Tafsir
Pada Masa Nabi Dan Sahabat Serta Tokoh-Tokohnya
Oleh:
Muhammad Yusuf
A. Tafsir pada masa Nabi Muhammad SAW
Sesungguhnya, penafsiran Al-qur’an sudah
berlangsung sejak zaman Nabi Muhammad SAW (571-632H), dam masih tetap
berlangsung hingga sekarang, bahkan pada masa yang akan mendatang. Penafsiran
Al-qur’an sungguh telah menghabiskan waktu yang sangat panjang dan melahirkan
sejarah tersendiri bagi pertumbuhan dan perkembangan ilmu Al-qur’an, khususnya
tafsir Al-qur’an. Upaya menelusuri sejarah penafsiran Al-qur’an yang sangat
panjang dan tersebar luas di segenap penjuru dunia Islam itu tentu saja bukan
perkara mudah.[1]
Secara global, sebagian ahli tafsir
membagi periodisasi penafsiran Al-qur’an ke dalam tiga fase: periode
mutaqaddimini (abad 1-4 H), Periode mutaakhirin(abad 4-12H), dan periode
baru(abad 12-sekarang). Dalam hal ini, ahmad Izzan lebih cenderung memilah
sejarah perkembangan penafsiran Al-qur’an kedalam empat periode: periode Nabi
Muhammad SAW, mutaqaddimin, Mutaakhirin, dan kontemporer .[2]
Pada saat al-Quran diturunkan, Rasul SAW,
yang berfungsi sebagai mubayyin (pemberi penjelasan), menjelaskan kepada
sahabat-sahabatnya tentang arti dan kandungan al-Quran, khususnya menyangkut
ayat-ayat yang tidak dipahami atau samar artinya.
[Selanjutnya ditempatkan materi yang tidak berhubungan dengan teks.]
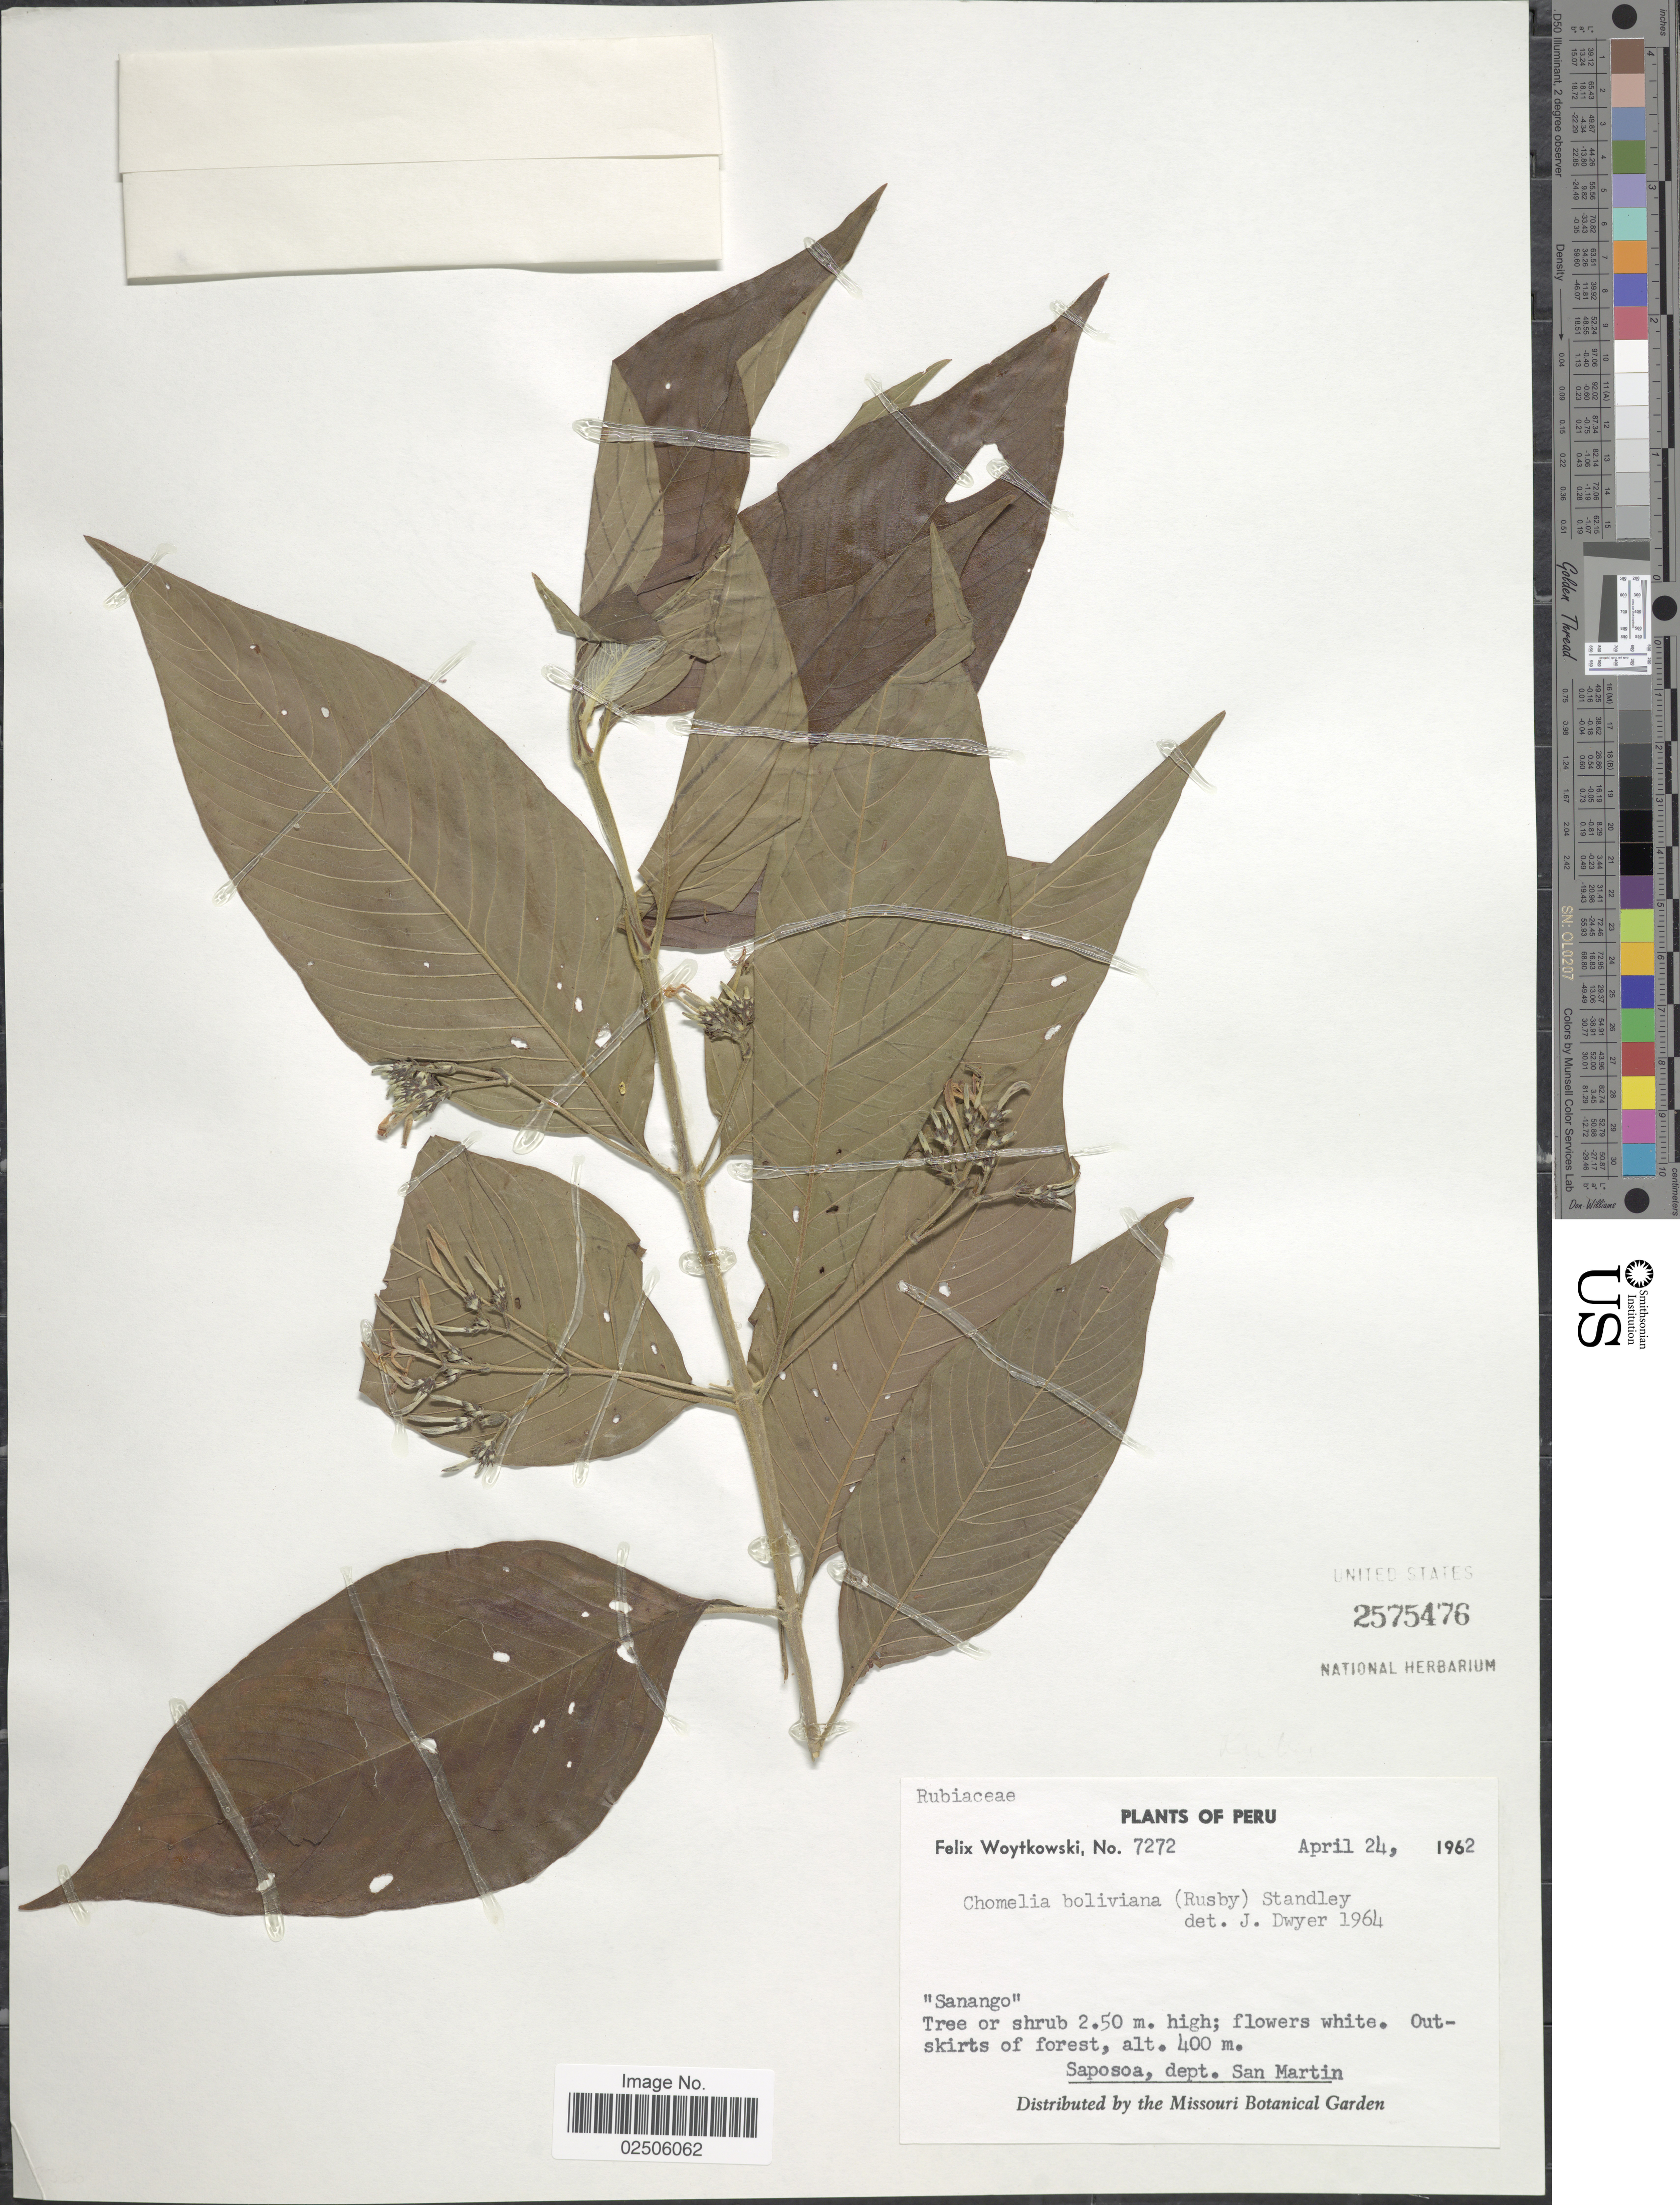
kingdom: Plantae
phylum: Tracheophyta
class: Magnoliopsida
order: Gentianales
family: Rubiaceae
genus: Chomelia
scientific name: Chomelia boliviana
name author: Standl.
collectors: F. Woytkowski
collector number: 7272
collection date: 1962-04-24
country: Peru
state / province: San Martín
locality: Saposoa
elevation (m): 400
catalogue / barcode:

Keadaan ini berlangsung sampai
dengan wafatnya Rasul SAW, walaupun harus diakui bahwa
penjelasan tersebut tidak semua kita ketahui akibat tidak sampainya
riwayat-riwayat tentangnya atau karena memang Rasul SAW sendiri tidak
menjelaskan semua kandungan Al-Quran.[3]
Penafsiran atau pemahaman rasulullah
terhadap al-Qur’an selalu dibantu wahyu, Siti Aisyah r.a berkata: “Nabi
menafsirkan hanya beberapa ayat saja menurut petunjuk-petunjuk yang diberi
Jibril”. Sahabat-sahabat yang mulia tidak ada yang berani menafsirkan al-Qur’an ketika rasul masih
hidup. Rasul sendirilah yang memikul tugas menafsirkan Al-Qur’an, memang
apabila mereka tiada mengetahui suatu lafazh Al-Qur’an atau maksud suatu ayat,
segeralah mereka bertanya pada rasul sendiri atau kepada sahabat yang dipandang
dapat menjelaskannya.[4]
Dalam kondisi seperti ini, belum dirasakan perlunya
ilmu tafsir. Demikian pula untuk membentuk kelompok-kelompok studi, kecuali
untuk sebagian ayat yang memang dirasa sulit bagi para sahabat.[5]
B.
Tafsir
pada masa Sahabat
Kalau pada masa Rasul SAW para sahabat
menanyakan persoalan-persoalan yang tidak jelas kepada beliau, maka setelah
wafatnya, mereka terpaksa melakukan ijtihad, khususnya mereka yang mempunyai
kemampuan semacam 'Ali bin Abi Thalib, Ibnu 'Abbas, Ubay bin Ka'ab, dan Ibnu
Mas'ud.
Sementara sahabat ada pula yang
menanyakan beberapa masalah, khususnya sejarah nabi-nabi atau kisah-kisah yang
tercantum dalam al-Quran kepada tokoh-tokoh Ahlul-Kitab yang telah memeluk
agama Islam, seperti 'Abdullah bin Salam, Ka'ab al-Ahbar, dan lain-lain. Inilah
yang merupakan benih lahirnya Israiliyat.[6]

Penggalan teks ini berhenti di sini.